Poderia comer massa todos os dias sem enjoar. Todos os dias. Houve época em que meu amigo Nei Manique comia massa todos os dias. O Nei Manique é um dos expoentes do jornalismo de Santa Catarina. Ele é de Criciúma e tem ascendência italiana. Já morou na Itália, inclusive.
Hoje o Nei não come mais massa todos os dias, mas, num passado de glórias culinárias, ele chegava a fazer a própria massa. A gente aparecia em sua casa e ele anunciava, colocando Laura Pausini para rodar na vitrola:
– Vou preparar uma carbonara!
Você comeria massa todos os dias? E carne? E peixe? O que você comeria todos os dias?
E se punha a misturar farinha com água e a amassar a massa com as mãos, todo aquele criterioso processo, que, não raro, levava três horas para ser concluído. Enquanto isso, ficávamos conversando e bebendo cerveja. Na hora de a carbonara ser servida, o mundo estava mais leve e nós já nos sentíamos muito mais alegres.

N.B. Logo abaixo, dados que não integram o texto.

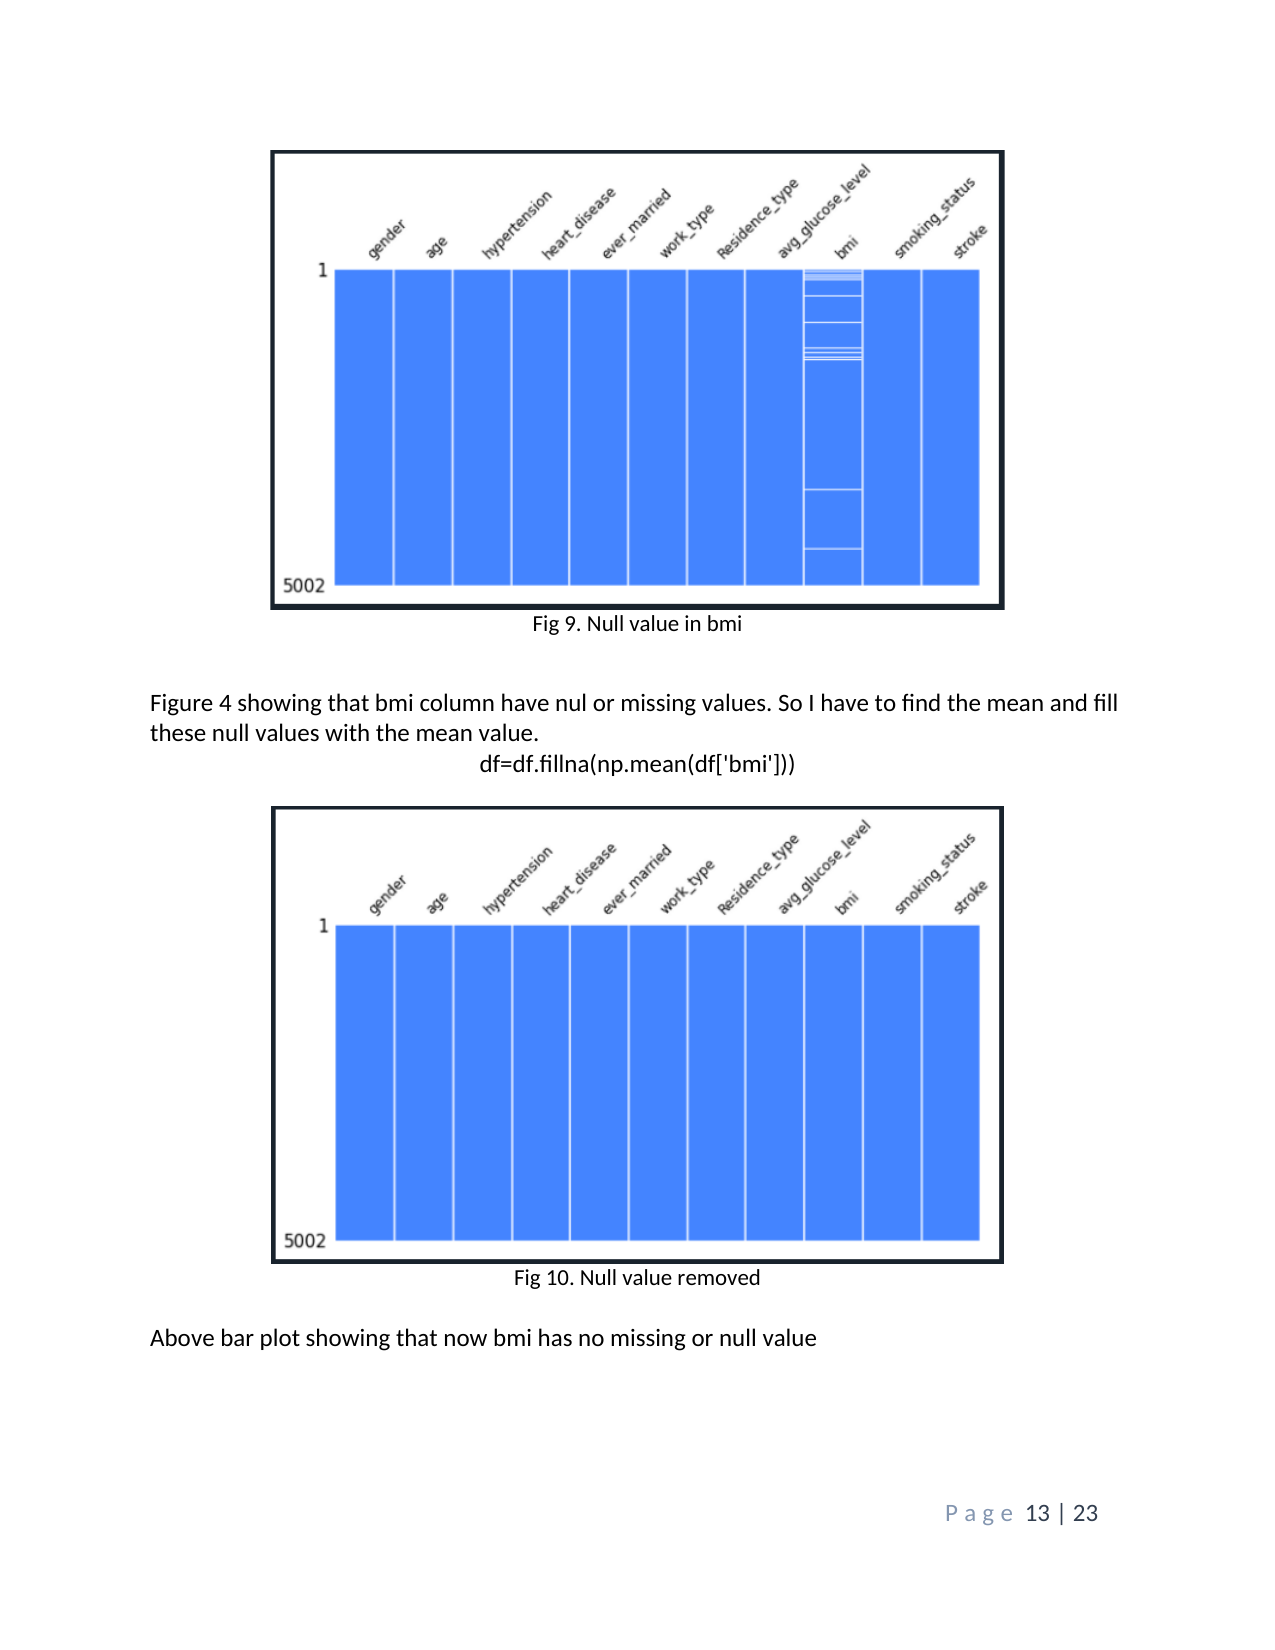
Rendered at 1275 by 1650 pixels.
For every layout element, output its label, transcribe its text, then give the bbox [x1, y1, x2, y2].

text Above bar plot showing that now bmi has no missing or null value [150, 1322, 1125, 1352]
text Fig 10. Null value removed [150, 1263, 1125, 1291]
text Figure 4 showing that bmi column have nul or missing values. So I have to find the mean and fill these null values with the mean value. [150, 687, 1125, 748]
picture [271, 806, 1004, 1264]
text Fig 9. Null value in bmi [150, 609, 1125, 637]
text df=df.fillna(np.mean(df['bmi'])) [150, 748, 1125, 778]
picture [270, 150, 1005, 610]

Aliás, existe febril polêmica acerca da carbonara. O termo se origina da palavra “carbone”, que era um centromédio que jogou na dupla Gre-Nal nos anos 1970 e também a forma como os italianos chamam o carvão. Carbone era ótimo meio-campista, mas duvido que tenha sido ele o autor da massa à carbonara. Por isso, acredito na versão de que esse prato foi feito em primeiro lugar pelas cozinheiras que alimentavam os carvoeiros da região de Roma, a Cidade Eterna.
Mas a grande questão (ou “cuestão”, como diz Jair) nem é a origem do termo, e sim a forma de preparo. A maioria das pessoas faz com tiras de bacon, alimento muito apreciado pelos americanos. Tanto que existe uma lenda dando conta de que foram eles, americanos, os criadores da carbonara. Na Segunda Guerra Mundial, os soldados do Tio Sam, amantes do bacon, o teriam acrescentado ao espaguete e juntado também ovos para dar um molho, surgindo assim essa delícia. Considero tal ideia absurda. Os americanos podem ir à Lua, os americanos podem curar o câncer, os americanos podem inventar a luz elétrica e o automóvel, mas os americanos não têm imaginação para cozinhar nem para jogar futebol.

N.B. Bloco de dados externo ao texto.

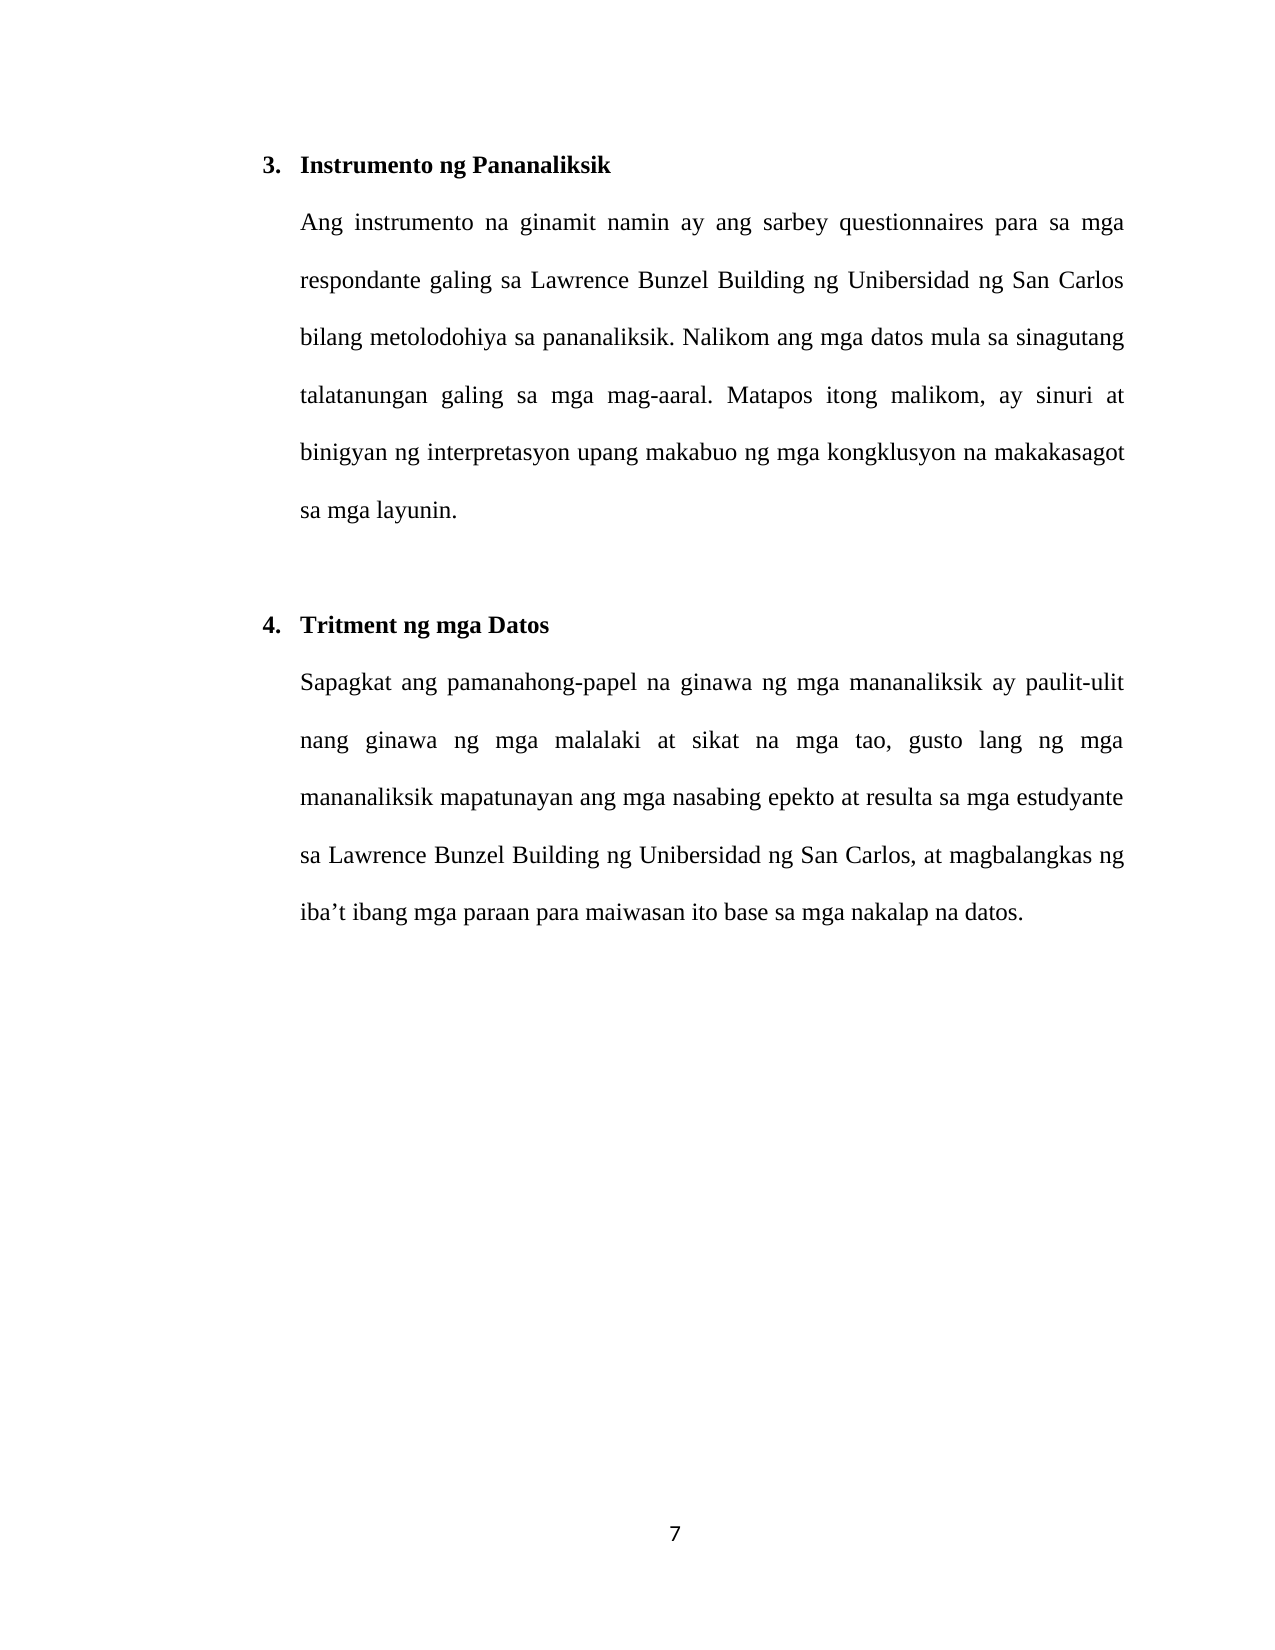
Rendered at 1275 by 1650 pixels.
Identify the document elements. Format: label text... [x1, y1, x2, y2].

list Instrumento ng Pananaliksik [262, 150, 1125, 179]
list Tritment ng mga Datos [262, 610, 1125, 639]
list Ang instrumento na ginamit namin ay ang sarbey questionnaires para sa mga respondante galing sa Lawrence Bunzel Building ng Unibersidad ng San Carlos bilang metolodohiya sa pananaliksik. Nalikom ang mga datos mula sa sinagutang talatanungan galing sa mga mag-aaral. Matapos itong malikom, ay sinuri at binigyan ng interpretasyon upang makabuo ng mga kongklusyon na makakasagot sa mga layunin. [300, 207, 1125, 524]
list Sapagkat ang pamanahong-papel na ginawa ng mga mananaliksik ay paulit-ulit nang ginawa ng mga malalaki at sikat na mga tao, gusto lang ng mga mananaliksik mapatunayan ang mga nasabing epekto at resulta sa mga estudyante sa Lawrence Bunzel Building ng Unibersidad ng San Carlos, at magbalangkas ng iba’t ibang mga paraan para maiwasan ito base sa mga nakalap na datos. [300, 667, 1125, 926]
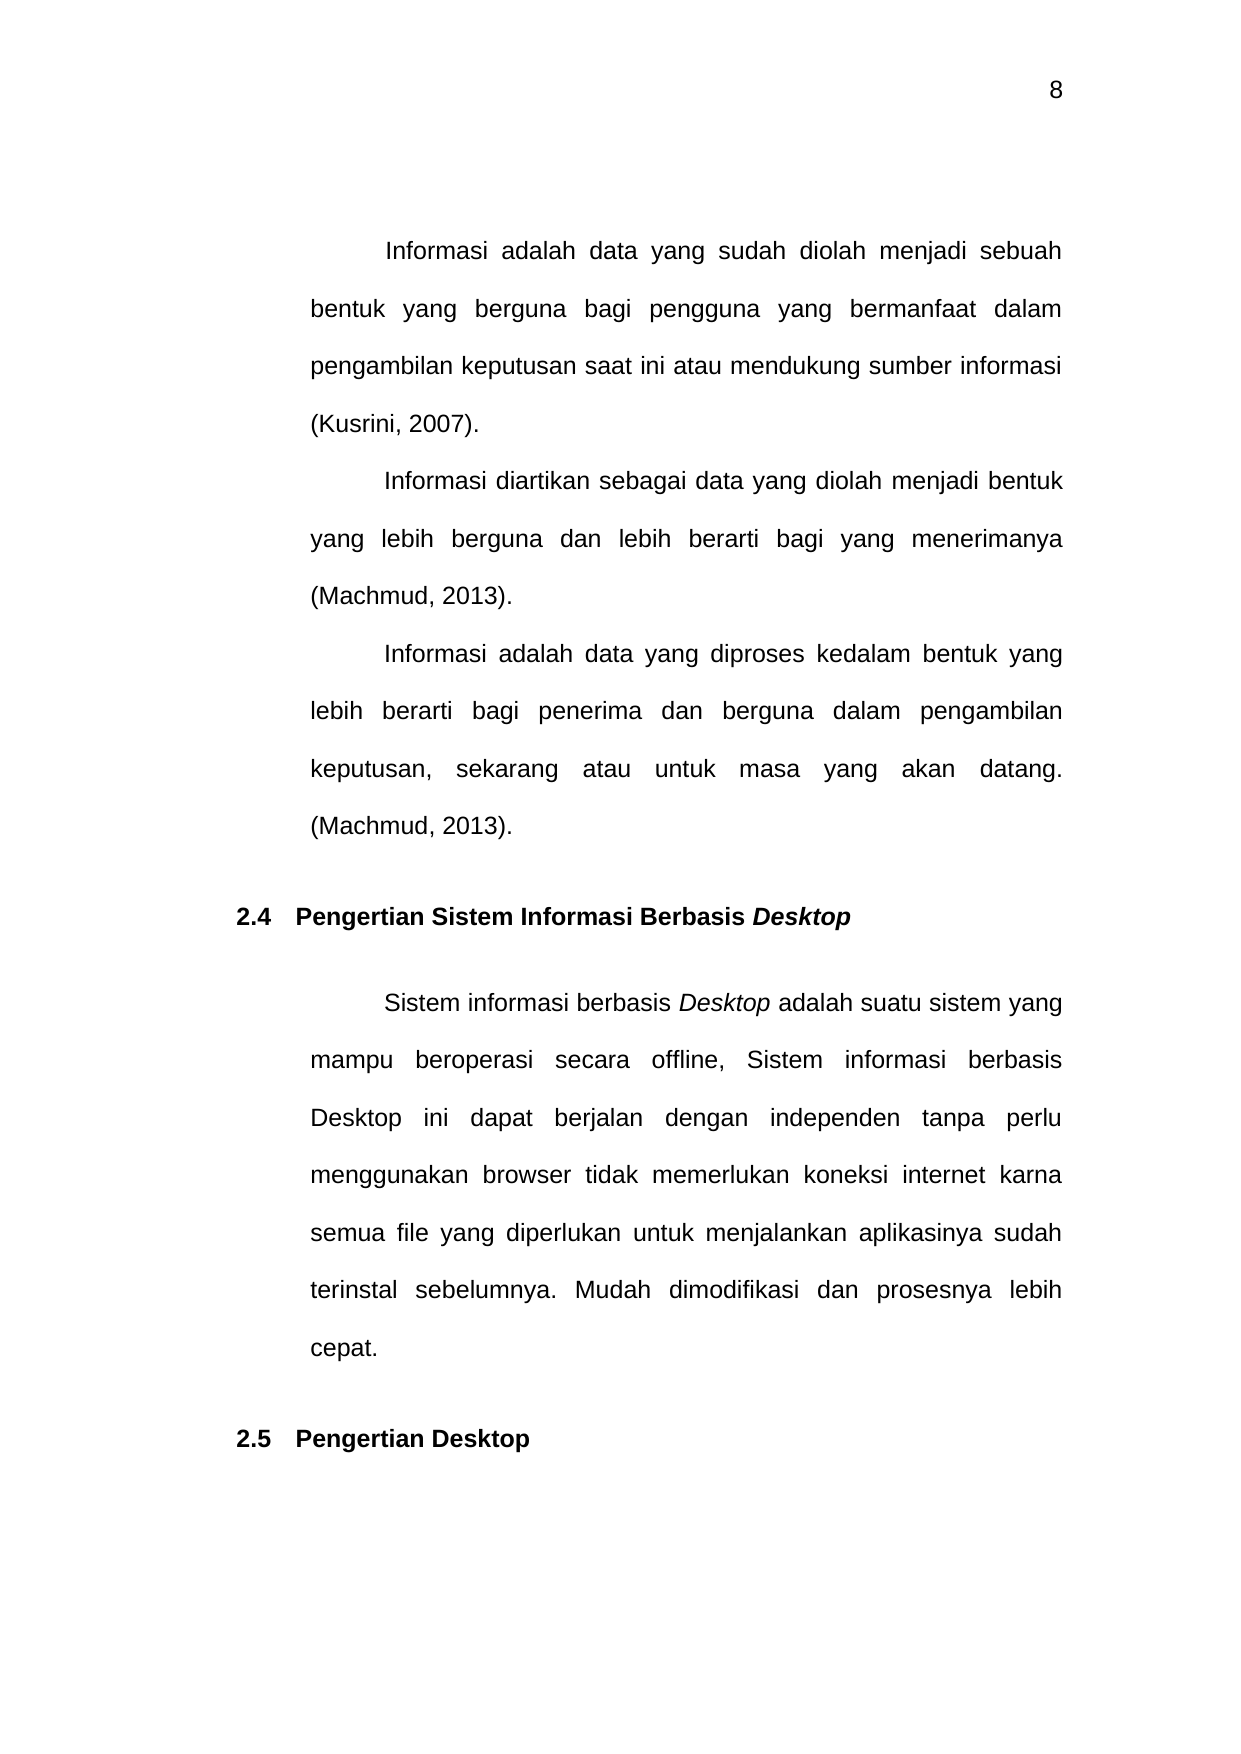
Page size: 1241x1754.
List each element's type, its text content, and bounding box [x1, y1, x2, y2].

Junte essa hipótese com a do centromédio Carbone, pois, e descarte ambas. Voltemos ao colo acolhedor das cozinheiras romanas. Foram provavelmente elas que criaram a massa à carbonara e, no começo, não se valeram do bacon, e sim de macias bochechas de porco, ingrediente raro, que você não encontrará no supermercado da esquina e talvez nem em lojas importadoras. Isso nos leva de volta ao bacon, que deve ser posto em mansa fritura na panela, até que libere a gordura. É nessa gordura que você despejará a massa adrede cozida. Enquanto estiver mexendo e misturando a gordura, o bacon e a massa, quebre quatro ou cinco ovos e deite-os sobre tudo e siga mexendo e mexendo. Note: é o calor da massa e da gordura desprendida pelo bacon que cozinhará os ovos, não o do fogo do fogão, que, neste momento, estará desligado. Por fim, espalhe por cima muito queijo pecorino, de ovelhas jovens, mesclado ao suave parmesão, e, pronto!, estamos servidos!

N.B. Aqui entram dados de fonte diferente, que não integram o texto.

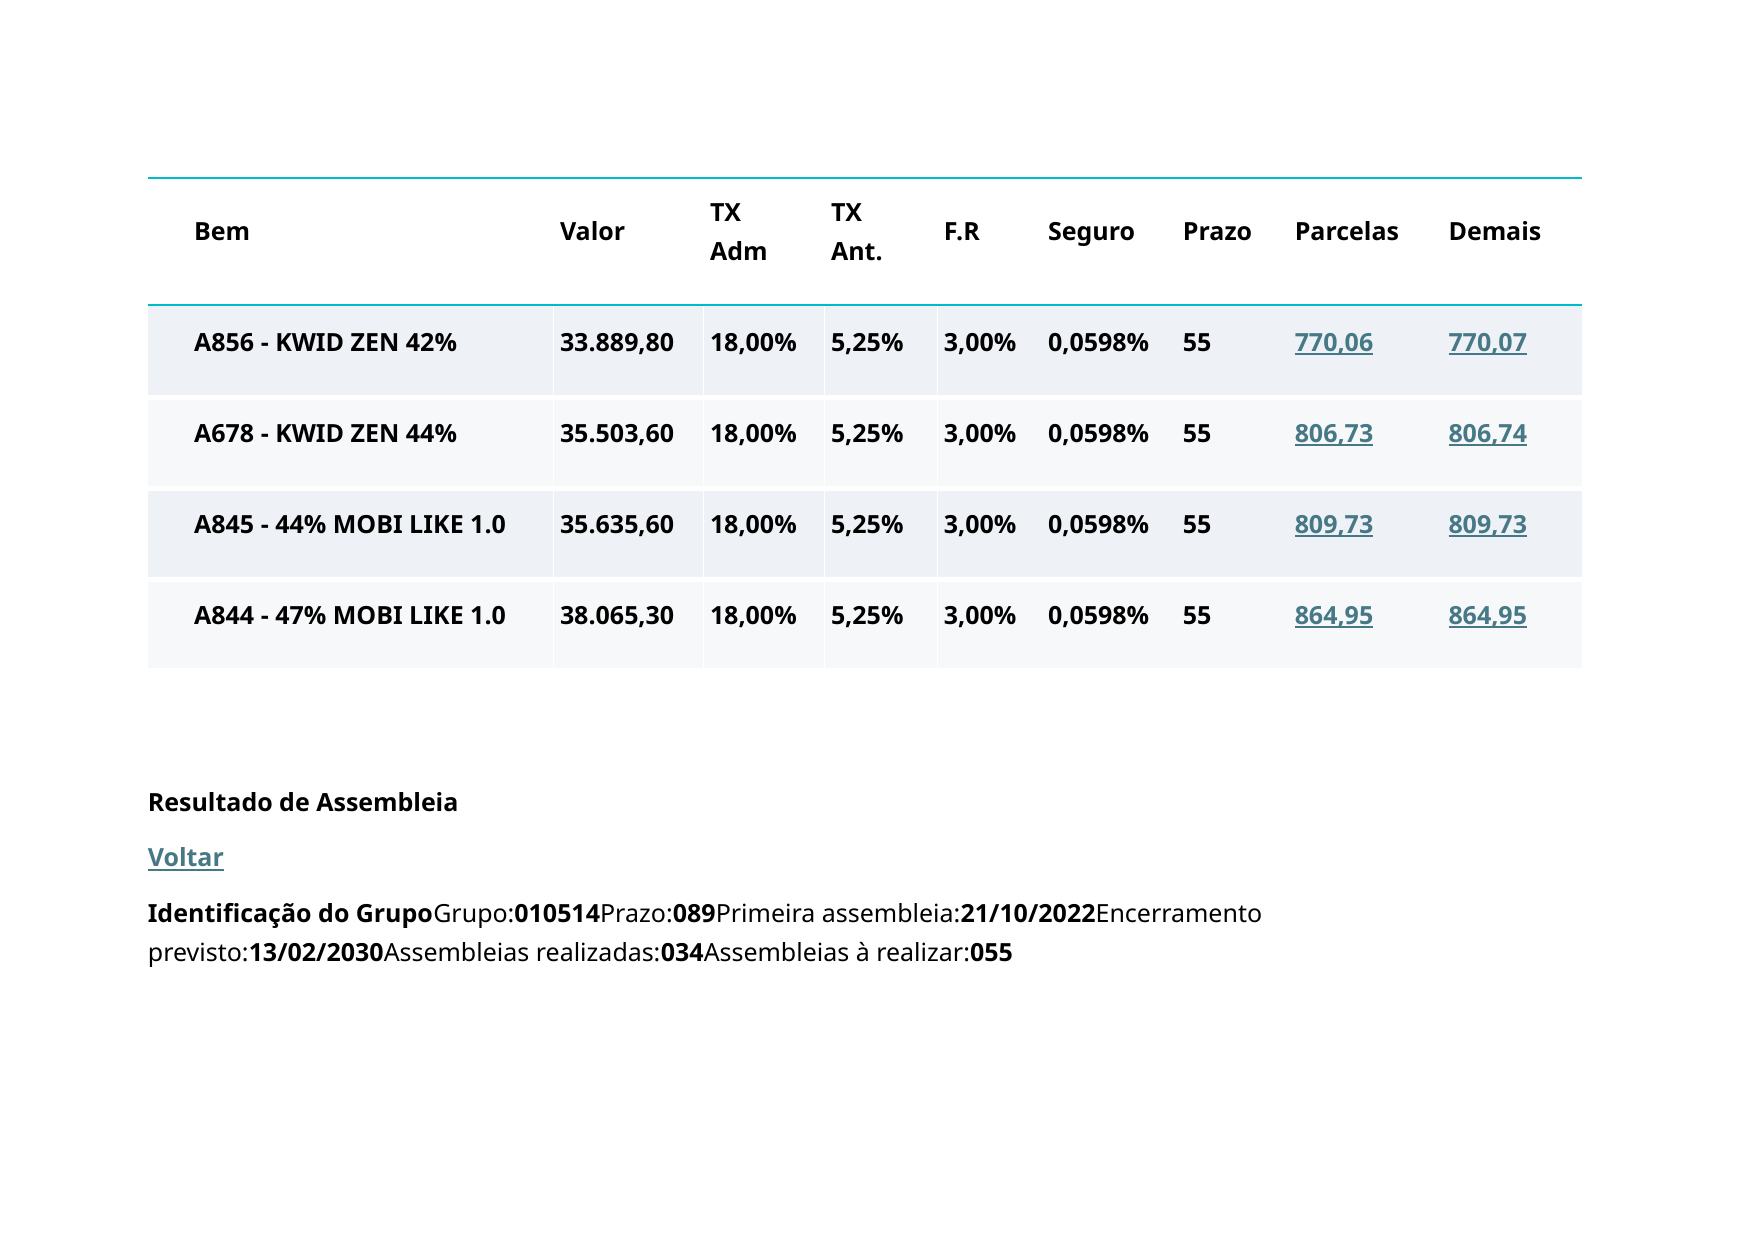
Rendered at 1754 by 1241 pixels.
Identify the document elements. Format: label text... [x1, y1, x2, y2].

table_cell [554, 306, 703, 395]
text Resultado de Assembleia [148, 784, 1606, 818]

Dizem que é essa a receita autêntica da carbonara, uma alquimia simples, quase minimalista, e não aventuras estranhas com linguiça, salsicha, presunto e até ervilhas, que, revelo, já experimentei e, confesso, levemente envergonhado, gostei.
Mas não era sobre a massa à carbonara que queria falar, juro. Era sobre comer massa todos os dias. Você comeria massa todos os dias? E carne? E peixe? O que você comeria todos os dias? Terei de discorrer mais a respeito na próxima coluna.